Portugal tem condições para lidar com custo energético da inteligência artificial

O continente português possui recursos naturais e condições geográficas para poder lidar com o custo energético da inteligência artificial (IA), considerado alarmante nomeadamente no consumo de água, defendeu um professor e investigador da Universidade de Coimbra (UC).

Em declarações à agência Lusa, sobre os custos energéticos relacionados com os sistemas e aplicações de inteligência artificial, pela necessidade de refrigeração dos servidores dos centros de dados (data center, em inglês), Paulo de Carvalho, professor do departamento de Engenharia Informática (DEI) da UC disse que a questão é universal e que quem quer “jogar o jogo da inteligência artificial e dos dados, necessariamente vai incorrer nesse problema”.

“As questões ambientais, sobretudo a produção de energia e o consumo de água na refrigeração, vão-se acentuar.
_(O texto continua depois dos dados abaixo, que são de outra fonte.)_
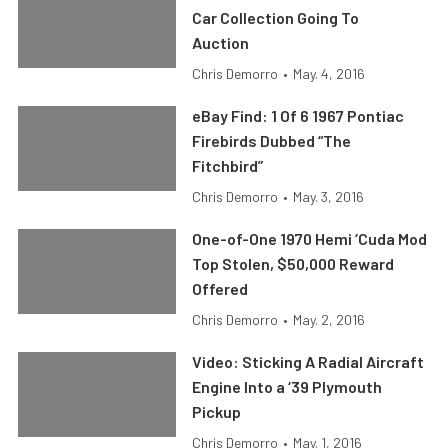
Car Collection Going To
Auction
Chris Demorro
•
May. 4, 2016
eBay Find: 1 Of 6 1967 Pontiac
Firebirds Dubbed “The
Fitchbird”
Chris Demorro
•
May. 3, 2016
One-of-One 1970 Hemi ‘Cuda Mod
Top Stolen, $50,000 Reward
Offered
Chris Demorro
•
May. 2, 2016
Video: Sticking A Radial Aircraft
Engine Into a ‘39 Plymouth
Pickup
Chris Demorro
•
May. 1, 2016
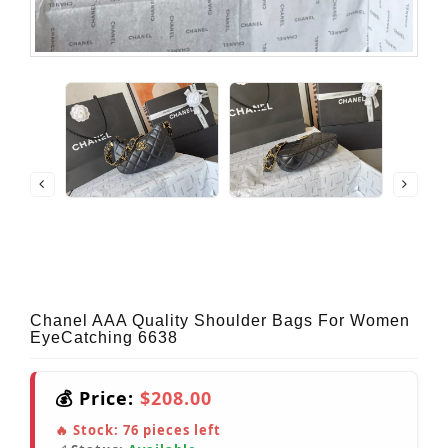
Chanel AAA Quality Shoulder Bags For Women
EyeCatching 6638
💰 Price:
$208.00
🔥 Stock:
76
pieces left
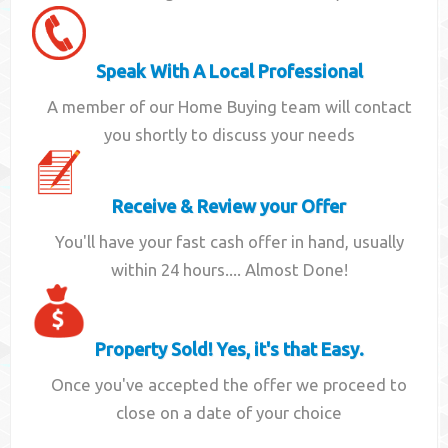
Speak With A Local Professional
A member of our Home Buying team will contact
you shortly to discuss your needs
Receive & Review your Offer
You'll have your fast cash offer in hand, usually
within 24 hours.... Almost Done!
Property Sold! Yes, it's that Easy.
Once you've accepted the offer we proceed to
close on a date of your choice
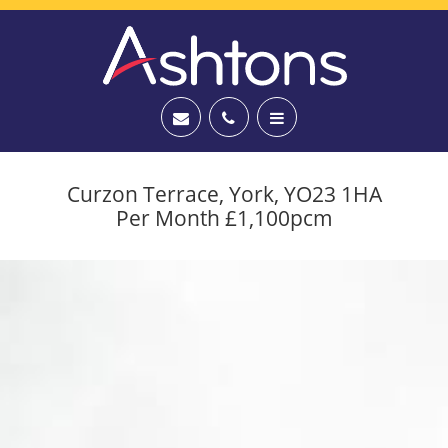
Curzon Terrace, York, YO23 1HA
Per Month £1,100pcm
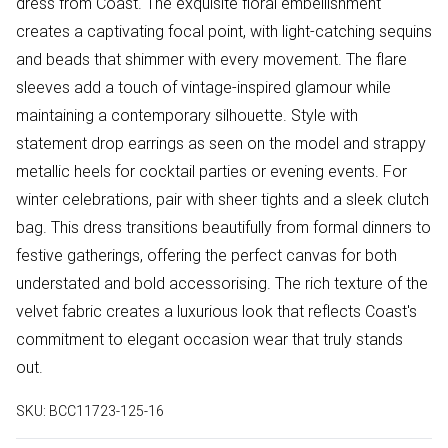
dress from Coast. The exquisite floral embellishment
creates a captivating focal point, with light-catching sequins
and beads that shimmer with every movement. The flare
sleeves add a touch of vintage-inspired glamour while
maintaining a contemporary silhouette. Style with
statement drop earrings as seen on the model and strappy
metallic heels for cocktail parties or evening events. For
winter celebrations, pair with sheer tights and a sleek clutch
bag. This dress transitions beautifully from formal dinners to
festive gatherings, offering the perfect canvas for both
understated and bold accessorising. The rich texture of the
velvet fabric creates a luxurious look that reflects Coast's
commitment to elegant occasion wear that truly stands
out.
SKU:
BCC11723-125-16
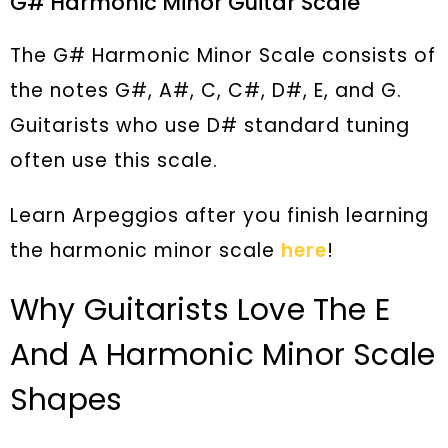
G# Harmonic Minor Guitar Scale
The G# Harmonic Minor Scale consists of
the notes G#, A#, C, C#, D#, E, and G.
Guitarists who use D# standard tuning
often use this scale.
Learn Arpeggios after you finish learning
the harmonic minor scale
here
!
Why Guitarists Love The E
And A Harmonic Minor Scale
Shapes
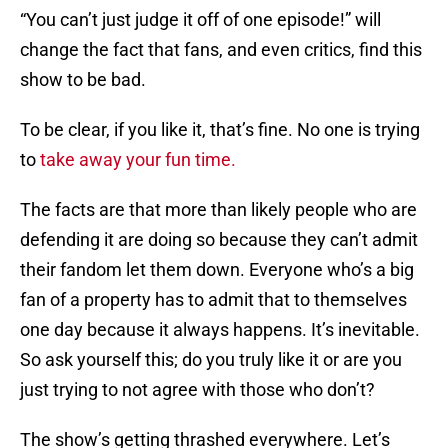
“You can’t just judge it off of one episode!” will
change the fact that fans, and even critics, find this
show to be bad.
To be clear, if you like it, that’s fine. No one is trying
to
take away your fun time.
The facts are that more than likely people who are
defending it are doing so because they can’t admit
their fandom let them down. Everyone who’s a big
fan of a property has to admit that to themselves
one day because it always happens. It’s inevitable.
So ask yourself this; do you truly like it or are you
just trying to not agree with those who don’t?
The show’s getting thrashed everywhere. Let’s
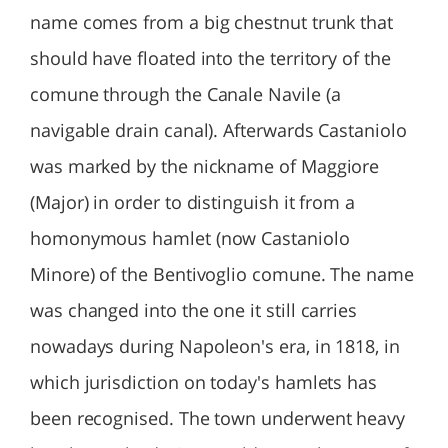
name comes from a big chestnut trunk that
should have floated into the territory of the
comune through the Canale Navile (a
navigable drain canal). Afterwards Castaniolo
was marked by the nickname of Maggiore
(Major) in order to distinguish it from a
homonymous hamlet (now Castaniolo
Minore) of the Bentivoglio comune. The name
was changed into the one it still carries
nowadays during Napoleon's era, in 1818, in
which jurisdiction on today's hamlets has
been recognised. The town underwent heavy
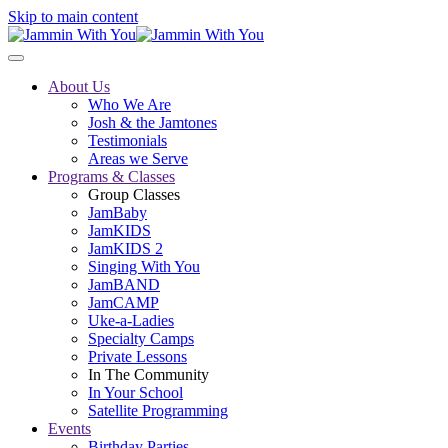
Skip to main content
About Us
Who We Are
Josh & the Jamtones
Testimonials
Areas we Serve
Programs & Classes
Group Classes
JamBaby
JamKIDS
JamKIDS 2
Singing With You
JamBAND
JamCAMP
Uke-a-Ladies
Specialty Camps
Private Lessons
In The Community
In Your School
Satellite Programming
Events
Birthday Parties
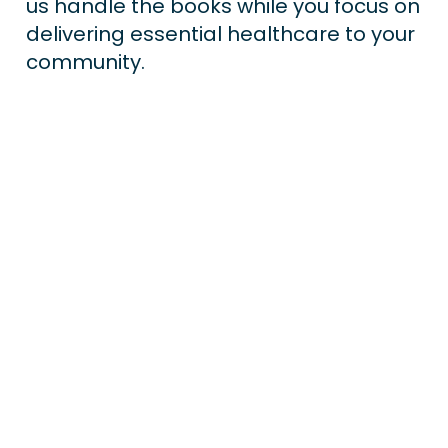
us handle the books while you focus on 
delivering essential healthcare to your 
community.
Payroll Processing
Accounts Payable
Accounts Receivable
Bas Preparation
Lembro que a nova tecnologia da Nvidia [a multinacional tecnológica de origem norte-americana, líder mundial em computação por inteligência artificial] que saiu há pouco tempo, o novo ‘chip’ Blackwell, é tendencialmente refrigerado a água e mesmo os pequenos servidores vão começar a ter esses problemas”, avisou o também coordenador do mestrado em Engenharia e Ciência de Dados da UC.

Embora argumentando não ser especialista em energia, o docente notou que, nessa matéria e face a outros países desenvolvidos, o continente português poderá ter alguma vantagem, quer pela sua localização atlântica, quer pelo acesso às fontes renováveis que possui.

“Temos uma área geográfica marítima enorme, temos a energia eólica e muito sol, somos, potencialmente, um grande produtor de hidrogénio e temos aqui algumas condições bastante interessantes, comparativamente aos nossos colegas do norte da Europa”, argumentou.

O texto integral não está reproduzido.